Für die Lübeck-Büchener Eisenbahn (LBE) war der Museums-Doppelstockzug ein Markenzeichen dieser Verbindung: Seine Bauart nach dem Krieg diente als Vorbild für spätere Doppelstock-Reisezüge der Deutschen Bundesbahn. Zu den letzten großen Transporten im Frühjahr 1995 gehörte die Verschiffung des SVT 175, den wir damals ausführlich für unsere Aufnahmen begleitet haben. Der Schnelltriebwagen, kunstvoll auf die Fähre rangiert, war Sinnbild des Abschieds.

Wirtschaftliche Gründe führten schließlich zur Einstellung der Route: Größere Frachtschiffe und spezialisierte Logistikzentren machten das kombinierte Eisenbahn‑Fährkonzept unwirtschaftlich. Während die Fähren nach Gedser seltener wurden, wuchs das Angebot am nahegelegenen Rostocker Seehafen: Heute starten von dort Linien nach Schweden, Dänemark, Finnland, Estland und Lettland, und Rostock zählt mit vier Hafenbecken zu den größten deutschen Umschlagplätzen.

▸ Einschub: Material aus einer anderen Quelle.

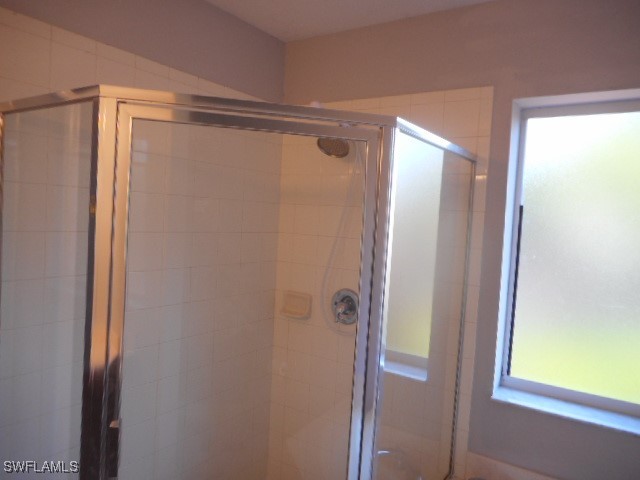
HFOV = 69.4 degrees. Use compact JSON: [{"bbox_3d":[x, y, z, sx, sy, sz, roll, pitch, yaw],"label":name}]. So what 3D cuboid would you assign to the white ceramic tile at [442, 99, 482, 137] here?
[{"bbox_3d":[0.591,-0.506,1.935,0.152,0.152,0.010,5,4,34],"label":"white ceramic tile"}]

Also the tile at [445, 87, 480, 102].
[{"bbox_3d":[0.597,-0.609,1.930,0.152,0.052,0.010,5,4,34],"label":"tile"}]

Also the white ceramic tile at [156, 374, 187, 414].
[{"bbox_3d":[-0.641,0.657,1.993,0.010,0.152,0.152,5,4,34],"label":"white ceramic tile"}]

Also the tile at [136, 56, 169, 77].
[{"bbox_3d":[-0.652,-0.671,1.800,0.010,0.049,0.152,5,4,34],"label":"tile"}]

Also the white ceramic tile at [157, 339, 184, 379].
[{"bbox_3d":[-0.632,0.504,1.986,0.010,0.152,0.152,5,4,34],"label":"white ceramic tile"}]

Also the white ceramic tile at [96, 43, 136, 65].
[{"bbox_3d":[-0.738,-0.670,1.675,0.010,0.049,0.152,5,4,34],"label":"white ceramic tile"}]

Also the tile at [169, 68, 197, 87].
[{"bbox_3d":[-0.566,-0.673,1.925,0.010,0.049,0.152,5,4,34],"label":"tile"}]

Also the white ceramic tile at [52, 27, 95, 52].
[{"bbox_3d":[-0.824,-0.668,1.550,0.010,0.049,0.152,5,4,34],"label":"white ceramic tile"}]

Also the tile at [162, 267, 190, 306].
[{"bbox_3d":[-0.615,0.197,1.970,0.010,0.152,0.152,5,4,34],"label":"tile"}]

2003 wurde die „Warnemünde“ abgewrackt – ihre Maschinen und Stahlträger fanden im Schrotthandel ein neues Leben. Doch die Erinnerung an diese Pionierleistung bleibt lebendig: Eisenbahn-Enthusiasten lassen die alten Gleise des Fähranlegers bei Sonderfahrten wieder erklingen, und Historiker würdigen das logistische Feingefühl jener Zeit.

Der Bahnhof Warnemünde mag heute vor allem als S‑Bahn-Terminus dienen, doch seine Geschichte ist weit mehr als ein Haltepunkt am Ostseestrand. Sie ist ein Mahnmal für ein Kapitel deutscher Verkehrsentwicklung, in dem Schiene und Schiff zu einer untrennbare Einheit verschmolzen – und deren Nachhall noch immer in den sanften Wellen der Warnow liegt.